When I was typing about the dream and telling them about it, I kept feeling like there is someone, trying to hurt me in my room. I felt like had I messaged my friends about this fear, this someone that wants to hurt me will hurt me even more. 

But as soon as I typed it out and sent it, I glumly sat and stared at the message and realized that the uncertainty and unfamiliarity of the future was scaring me. 

Uncannily enough, after this fearful dream had awoken me, I began to read a chapter about ‘the schizoid position’ described by Ogden (1992). 

Ogden (1992) explains that in this schizoid position, we have a relationship with our self where we are in a state where even though we might be looking to turn to others, we’re so preoccupied with our own internal imagination of the world that reaching a whole recreational and objective sense of a world outside merely becomes impossible.
Nancy McWilliams (1994) explains that a schizoid person may be someone who is withdrawn into an internal world of imagination. The most exciting capacity for a schizoid person is their own creativity. The etymology of the word roots back to a German word ‘schizien’ which means ‘a split.’ McWilliams (1994) explains that split implied in the etymology of the word schizoid exists in two areas, between the self and the outside world, and between the experienced self and desire. This split may be a sense of alienation from parts of our self or from parts of our life. 
Perhaps, it is these schizoid spaces inside us that became alive as dreams turn to nightmares and awake us in a frightful state.   

Klein (1946) further expands on this idea in her theory. She explains that in the paranoid schizoid position we split all our experiences in terms of good and bad, black and white, day and night… with no space for a neutral grey. With these polarities, the badness of the world starts to linger paranoia inside us about how evil the world is and how it wants to hurt us.  

Sometimes thus, it’s possible that our fears about our uncertain future, lingers like a ghost behind us, scaring us at every step, in a way where we split “day” and “night”. The bright sun-filled day contrasts the dark shadowy night that we drown ourselves in.

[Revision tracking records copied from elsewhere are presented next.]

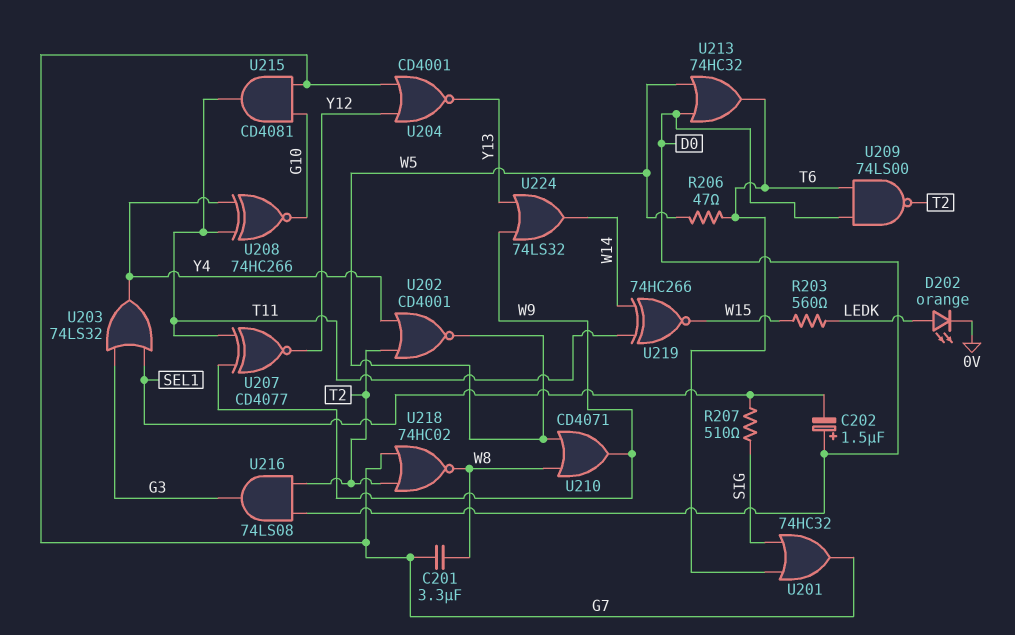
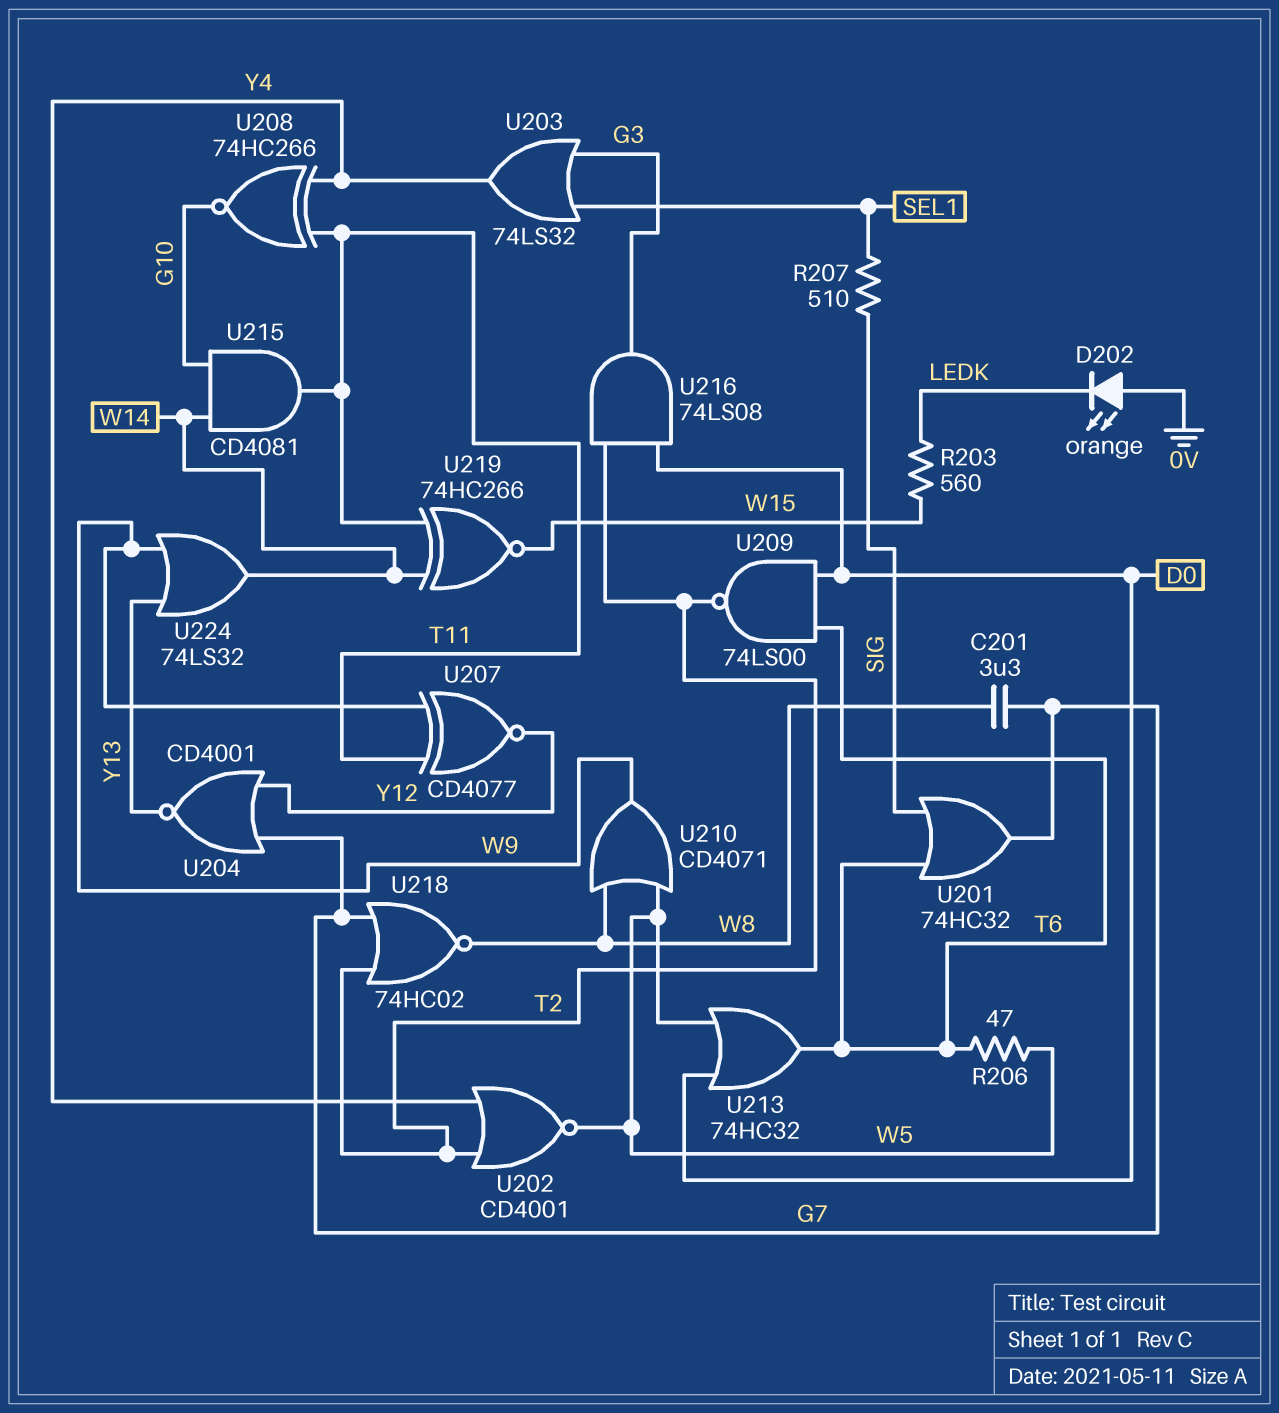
C202: 1.5uF (plus D0, minus SEL1) -> none
D202: LED orange (A LEDK, K 0V) -> LED orange (A 0V, K LEDK)
U215: AND CD4081 (in G7, in G10, out T11) -> AND CD4081 (in G10, in W14, out T11)

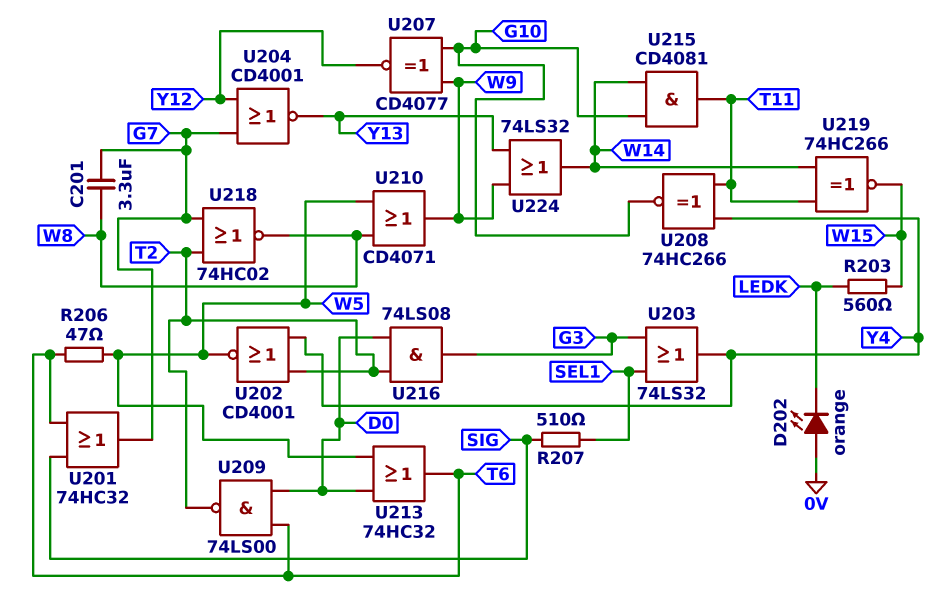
U207: XNOR CD4077 (in T11, in W9, out Y12) -> XNOR CD4077 (in G10, in W9, out Y12)

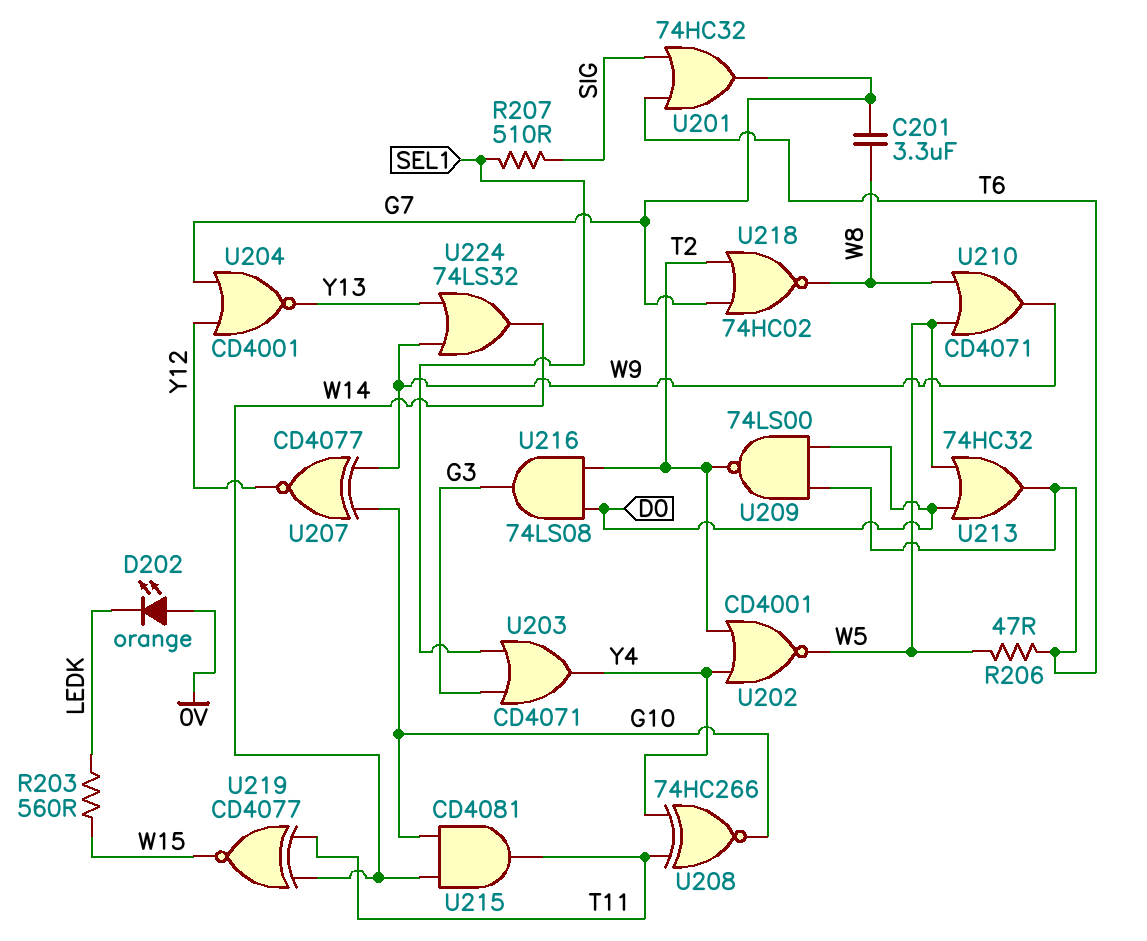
U203: OR 74LS32 (in G3, in SEL1, out Y4) -> OR CD4071 (in G3, in SEL1, out Y4)
U219: XNOR 74HC266 (in T11, in W14, out W15) -> XNOR CD4077 (in T11, in W14, out W15)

Perhaps, in these “schizoid spaces” we ring ourselves our own very fear and live in our own internal worlds so much so, that the objective world fails and falls before us.

That night when I dreamt, and sometimes still, intoxicated from a heavy anxiety, I start to fear darkness, almost as though in this darkness sits a truth beneath my bed, in shady corners, that wants to encumber and smother me. 
It is in dark spaces that we can’t see where we’re walking to next. And it is sometimes in darkness that we have to embrace uncertainties and these indefinite, nebulous, ambiguous boundaries of our mind.

Perhaps it is this that we fail to acknowledge befuddled and drowning in our own darkness. Sometimes thus, a fear of darkness is nothing but our own internal fears and conflicts which we’re unable to embrace and move forward with. A fear of darkness may symbolize a fear of the uncertain future which we’re unable to stay with, which evokes and sets inside us an intimidating state leaving us fearful of everything around us. 

A song in an Indian movie written by Swanand Kirkire explains this particular darkness with nuances of trying to talk to the night and befriend it. Roughly translated, the words read: 

“…To my heart’s delight
I must talk to the darkness…
 
This darkness is mad
It is so dense
It pricks me, it bites me
But it is still mine
In its lap
I have to rest my head and sleep
In its shoulders
I will shy away and cry…”
 

Our dim vision at night gives us a novel, subtle and soft way of perceiving things. Sometimes, if we try and befriend this darkness, we may begin to see things with a new light… 
 
References
Klein, M. (1946), Notes on some schizoid mechanisms. Int. J. Psychoanal., 27, 99-110.
McWilliams, N. (1994), Schizoid Personality, in Psychoanalytic Diagnosis: Understanding Personality Structure in the Clinical Process, pp. 185-204, New York: The Guilford Press.
Ogden, T. (1989), The Schizoid Condition, in The Primitive Edge of Experience, pp. 83-108, London: Karnac Books.